## TRECHO DO TEXTO
- - -

HISTÓRIA DOS JUBILEUS
Arquivo 30Dias nº 02 - 1999
O Papa penitente sobre as memórias dos apóstolos
O Ano Santo de 1575 foi o primeiro Ano Santo após o Concílio
de Trento. Foi preparado por Gregório XIII em conjunto com o Arcebispo de
Milão, Carlo Borromeo. O povo ficou maravilhado ao ver o Papa, já idoso,
realizar seis peregrinações às quatro basílicas patriarcais.
por Serena Ravaglioli
O Papa Gregório XIII Boncompagni certamente compreendeu
a importância de usar o Ano Santo de 1575 para demonstrar o vigor renovado da
Igreja e o novo clima espiritual estabelecido após a conclusão do Concílio de
Trento e a promulgação dos decretos conciliares. O Pontífice, portanto, começou
a se preparar para o Jubileu com grande solicitude em 1573, logo após sua
eleição.
As medidas organizacionais habituais foram tomadas, no que
diz respeito a alojamento e suprimentos, regulamentos para fortalecer a ordem e
a segurança públicas, e a construção e restauração de pontes, estradas e
edifícios. Mas a ênfase estava especialmente nos aspectos morais e espirituais
da preparação, para que a cidade pudesse oferecer aos peregrinos uma nova
imagem de austeridade e rigor, distante da pompa e do mundanismo que
caracterizaram a primeira metade do século. Por essa razão, entre outras coisas,
as celebrações de Carnaval e todos os outros eventos semelhantes foram abolidos
pela primeira vez; o dinheiro normalmente alocado para sua organização foi, por
decreto papal, usado pelos Conservadores para obras de caridade. Recomendações
particularmente urgentes foram dirigidas aos cardeais: em um consistório
secreto realizado em novembro de 1574, o Papa exortou os príncipes da Igreja a
não causarem escândalo com seu comportamento e o de suas famílias: "Que se
esforcem para erradicar de suas almas, pela graça divina, as paixões
desordenadas e para abandonar os maus hábitos, se houver."

- - -

## DADOS REGISTRADOS
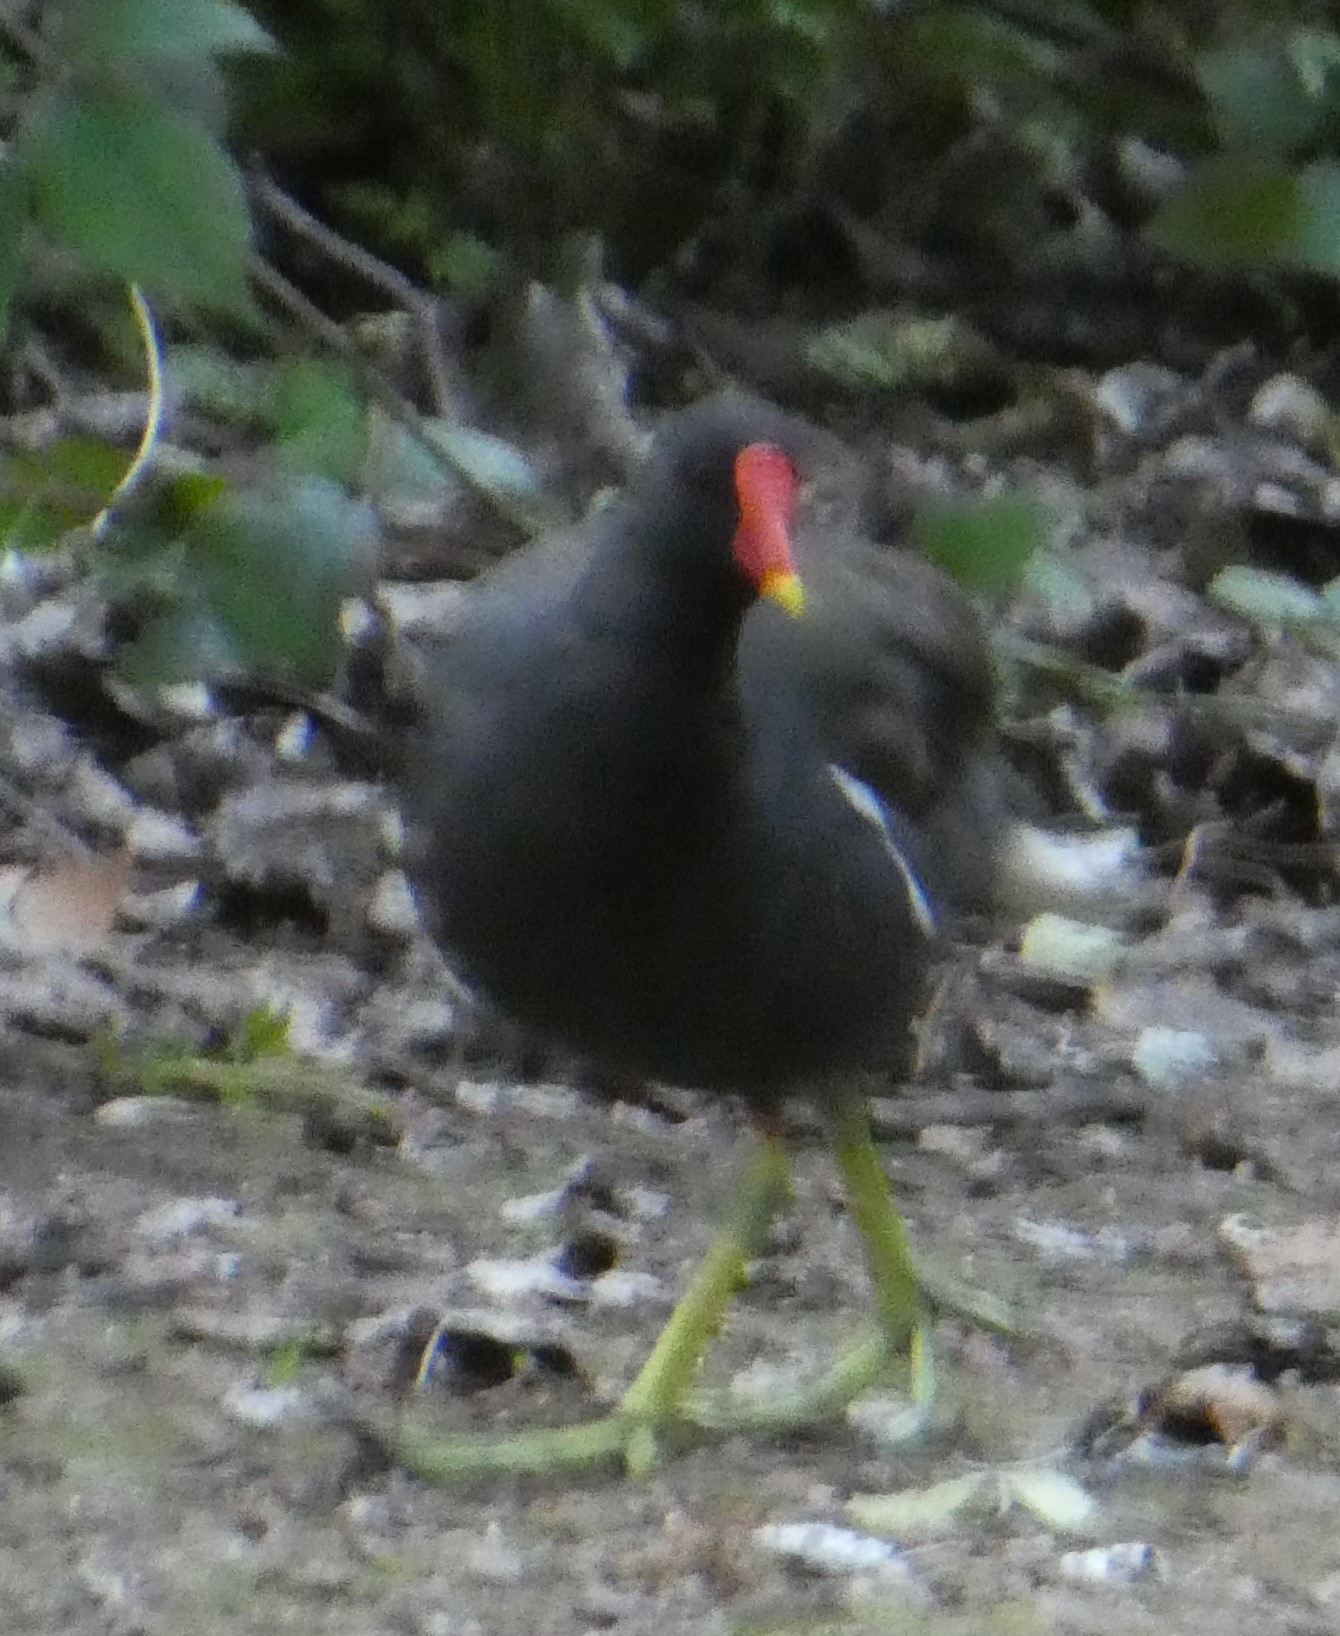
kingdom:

- - -

## TAREFA PROPOSTA
Segundo o texto sobre o Ano Santo de 1575, que destino teve o dinheiro normalmente reservado às celebrações de Carnaval?

## RESULTADO FINAL
Por decreto papal, os Conservadores o usaram para obras de caridade.